Haitian Bridge Alliance calls for justice for black and brown refugees

Haitian Bridge Alliance Executive Director Guerline Jozef. (Photo: CMC)

SAN DIEGO, United States (CMC) – The San Diego, California-based immigrant advocacy group, Haitian Bridge Alliance (HBA) has called for justice for black and brown refugees, as it honors the “strength, dignity and resilience” of the more than 100 million people around the globe who have been forcibly displaced.

“As an organisation rooted in the defense of black migrants’ rights, we use this day to shine a light on the systemic injustices and racial disparities that continue to shape immigration policies—especially in the United States,” HBA Executive Director Guerline Jozef told the Caribbean Media Corporation (CMC) on World Refugee Day on Friday.
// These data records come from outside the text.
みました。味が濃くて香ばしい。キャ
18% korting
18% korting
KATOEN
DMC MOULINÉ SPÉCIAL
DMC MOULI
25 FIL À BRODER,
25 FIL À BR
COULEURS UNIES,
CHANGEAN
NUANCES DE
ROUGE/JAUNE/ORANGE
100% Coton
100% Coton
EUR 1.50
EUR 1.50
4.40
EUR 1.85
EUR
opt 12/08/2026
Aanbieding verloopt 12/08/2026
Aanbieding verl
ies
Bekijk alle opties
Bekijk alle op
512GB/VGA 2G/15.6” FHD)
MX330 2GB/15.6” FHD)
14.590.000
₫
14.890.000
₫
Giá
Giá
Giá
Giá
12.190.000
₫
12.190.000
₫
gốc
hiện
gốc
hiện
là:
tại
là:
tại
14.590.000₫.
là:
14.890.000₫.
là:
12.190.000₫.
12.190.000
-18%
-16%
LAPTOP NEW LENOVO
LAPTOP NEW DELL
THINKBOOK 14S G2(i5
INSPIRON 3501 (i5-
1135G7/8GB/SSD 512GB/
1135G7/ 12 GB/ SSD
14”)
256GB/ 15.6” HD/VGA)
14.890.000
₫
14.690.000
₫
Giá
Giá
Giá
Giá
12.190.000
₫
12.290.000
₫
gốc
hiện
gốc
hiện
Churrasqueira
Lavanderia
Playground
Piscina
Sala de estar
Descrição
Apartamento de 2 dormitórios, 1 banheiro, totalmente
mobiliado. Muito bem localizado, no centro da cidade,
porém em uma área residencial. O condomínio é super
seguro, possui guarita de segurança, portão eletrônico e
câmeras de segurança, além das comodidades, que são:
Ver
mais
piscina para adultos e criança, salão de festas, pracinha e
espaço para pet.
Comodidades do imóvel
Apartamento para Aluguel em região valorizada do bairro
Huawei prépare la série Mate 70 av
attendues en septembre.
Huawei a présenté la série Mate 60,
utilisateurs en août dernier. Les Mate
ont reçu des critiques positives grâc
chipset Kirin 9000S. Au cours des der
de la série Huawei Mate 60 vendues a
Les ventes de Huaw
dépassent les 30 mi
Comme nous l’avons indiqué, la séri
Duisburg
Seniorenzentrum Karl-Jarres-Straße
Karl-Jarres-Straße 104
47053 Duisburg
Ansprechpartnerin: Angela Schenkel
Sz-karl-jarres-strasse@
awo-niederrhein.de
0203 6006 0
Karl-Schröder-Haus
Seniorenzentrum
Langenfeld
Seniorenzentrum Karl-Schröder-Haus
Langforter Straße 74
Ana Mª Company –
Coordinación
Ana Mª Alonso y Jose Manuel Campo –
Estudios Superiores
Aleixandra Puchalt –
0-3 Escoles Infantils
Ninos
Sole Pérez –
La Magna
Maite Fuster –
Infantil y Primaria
“World Refugee Day is not only a time to recognise the courage of those seeking safety, but also a moment to confront the racial hypocrisy embedded in our global asylum systems,” she added. “It is deeply troubling that in the United States, we have seen asylum virtually dismantled for black and brown refugees from Haiti, Cameroon, Venezuela, and across the Global South—while at the same time, white South Africans are being welcomed under the false pretence of a so-called genocide. This is not immigration policy. It is white supremacist statecraft.”

Jozef said that, under the Trump administration in the United States, “sweeping asylum bans and cruel deterrence strategies have criminalised people of African, Caribbean, and Latin American descent who are fleeing political instability, gang violence, and climate disasters.

“Meanwhile, right-wing narratives have manufactured a crisis in South Africa to justify importing white South African families as so-called ‘refugees’, despite no credible evidence of genocide,” she said.

In his message on World Refugee Day 2025, United Nations High Commissioner for Refugees, Filippo Grandi, said the day was not only to honor the courage and resilience of millions of people around the world who are forced to flee war, violence and persecution, but it was also “a moment to sound an alarm on their behalf.

“Record numbers of men, women and children – over 122 million people worldwide – have been uprooted from their homes, but their ability to find safety and support is threatened as never before,” he warned. “To make a desperate position worse, brutal cuts to humanitarian aid are choking off assistance, threatening the lives of millions of people who desperately need help.

“At this critical juncture, it is vital that we reaffirm our solidarity with refugees – not just with words but with urgent action,” Grandi added. “Now more than ever, we must stand with refugees to keep alive their hopes of a better future.

“This World Refugee Day and every day, governments, institutions, companies and individuals can prove that by helping those caught up in senseless conflicts, we move towards greater stability, humanity and justice for us all,” he continued. “If we do so, I can promise you that refugees will bring all their courage, spirit and ingenuity to the task of creating a better, brighter tomorrow.”